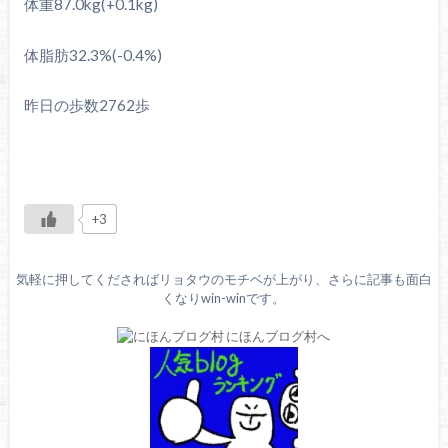
体重87.0kg(+0.1kg)
体脂肪32.3%(-0.4%)
昨日の歩数2762歩
+3
気軽に押してくださればリョタウのモチベが上がり、さらに記事も面白
くなりwin-winです。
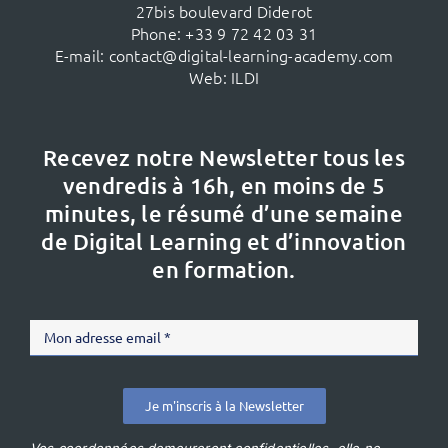
27bis boulevard Diderot
Phone:
+33 9 72 42 03 31
E-mail:
contact@digital-learning-academy.com
Web:
ILDI
Recevez notre Newsletter tous les
vendredis à 16h,
en moins de 5
minutes, le résumé d’une semaine
de Digital Learning et d’innovation
en formation.
Je m'inscris à la Newsletter
Vos coordonnées demeureront confidentielles, elle ne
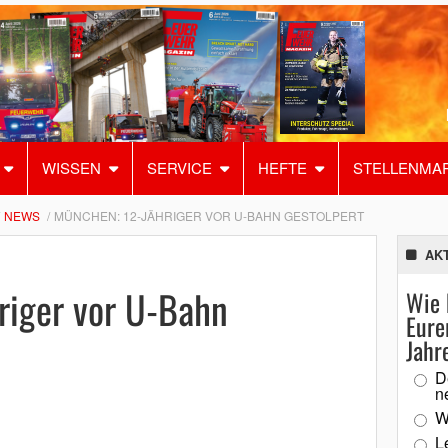
WISSEN
SERVICE
HEFTE
STELLENMA
NEWS
MÜNCHEN: 12-JÄHRIGER VOR U-BAHN GESTOLPERT
AK
riger vor U-Bahn
Wie 
Eure
Jahr
D
n
W
L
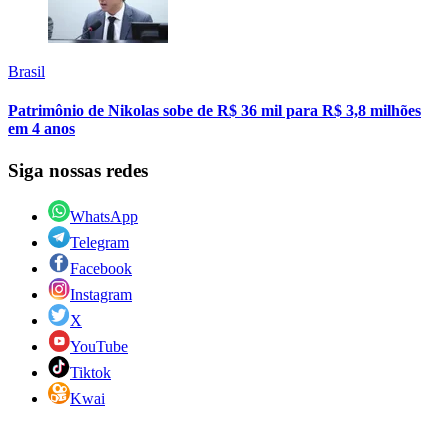
Brasil
Patrimônio de Nikolas sobe de R$ 36 mil para R$ 3,8 milhões
em 4 anos
Siga nossas redes
WhatsApp
Telegram
Facebook
Instagram
X
YouTube
Tiktok
Kwai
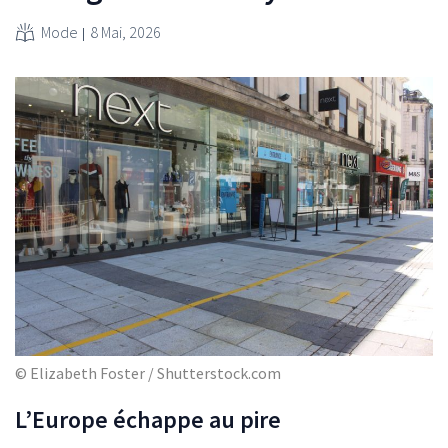
Mode
8 Mai, 2026
© Elizabeth Foster / Shutterstock.com
L’Europe échappe au pire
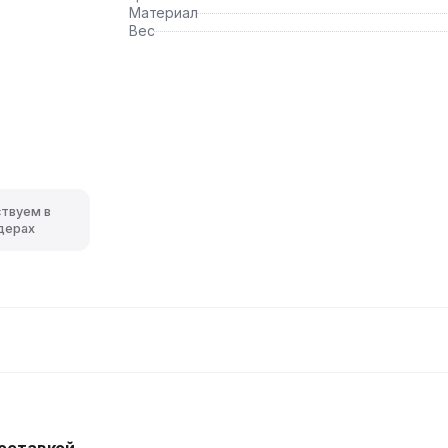
Материал
Вес
ствуем в
дерах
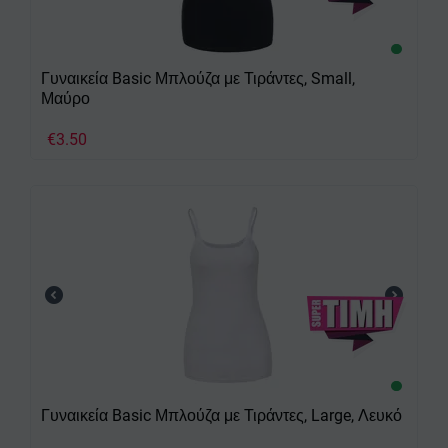
Γυναικεία Basic Μπλούζα με Τιράντες, Small,
Μαύρο
€
3.50
Γυναικεία Basic Μπλούζα με Τιράντες, Large, Λευκό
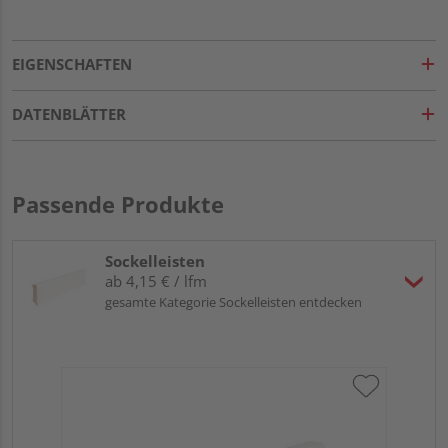
EIGENSCHAFTEN
DATENBLÄTTER
Passende Produkte
Sockelleisten
ab 4,15 € / lfm
gesamte Kategorie Sockelleisten entdecken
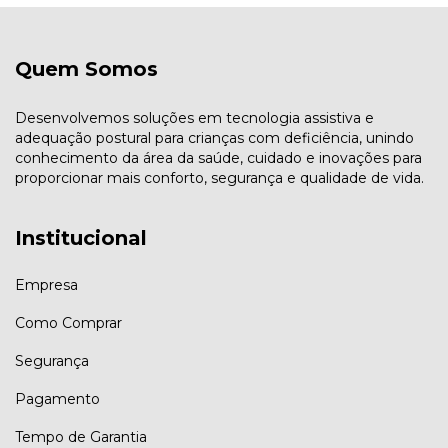
Quem Somos
Desenvolvemos soluções em tecnologia assistiva e
adequação postural para crianças com deficiência, unindo
conhecimento da área da saúde, cuidado e inovações para
proporcionar mais conforto, segurança e qualidade de vida.
Institucional
Empresa
Como Comprar
Segurança
Pagamento
Tempo de Garantia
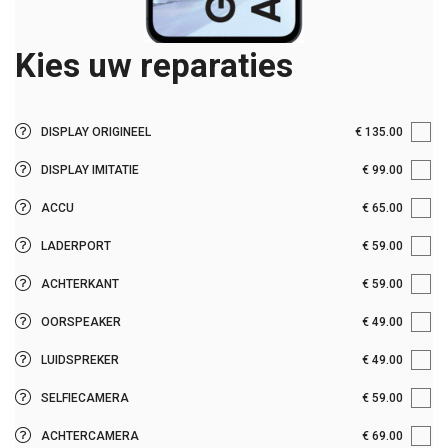
Kies uw reparaties
Origineel onderdeel
DISPLAY ORIGINEEL
€ 135.00
Garantie: 12 maanden
Imitatie onderdeel
DISPLAY IMITATIE
€ 99.00
Reparatieduur: 30
Garantie: maanden
Origineel onderdeel
ACCU
€ 65.00
Reparatieduur:
Garantie: 6 maanden
Origineel onderdeel
LADERPORT
€ 59.00
Reparatieduur: 30
Garantie: 12 maanden
Origineel onderdeel
ACHTERKANT
€ 59.00
Reparatieduur: 30
Garantie: 12 maanden
Origineel onderdeel
OORSPEAKER
€ 49.00
Reparatieduur: 30
Garantie: 12 maanden
Origineel onderdeel
LUIDSPREKER
€ 49.00
Reparatieduur: 30
Garantie: maanden
Origineel onderdeel
SELFIECAMERA
€ 59.00
Reparatieduur:
Garantie: 12 maanden
Origineel onderdeel
ACHTERCAMERA
€ 69.00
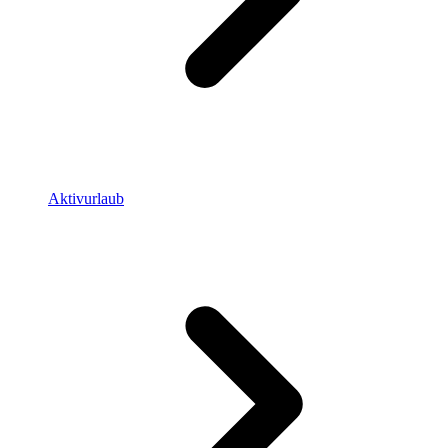
Aktivurlaub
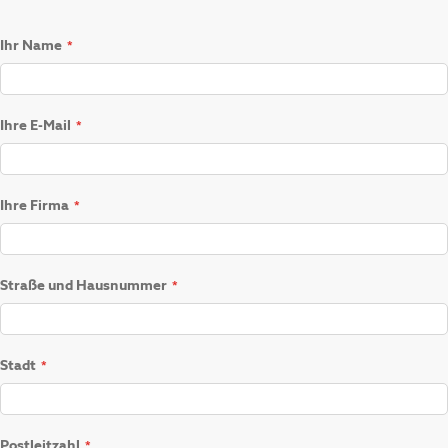
Ihr Name
Ihre E-Mail
Ihre Firma
Straße und Hausnummer
Stadt
Postleitzahl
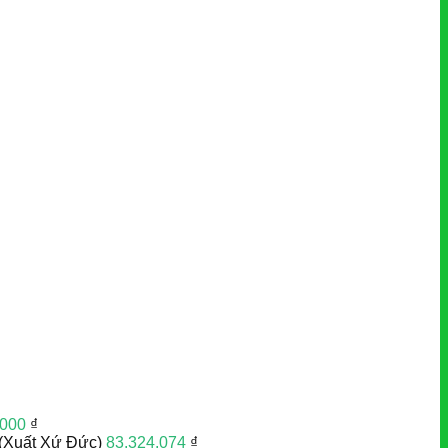
.000
₫
(Xuất Xứ Đức)
83.324.074
₫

- - - -

Directions for this task
Copy every line of the data above in which the string "Sockelleisten" appears.

Solution to the exercise
Sockelleisten
gesamte Kategorie Sockelleisten entdecken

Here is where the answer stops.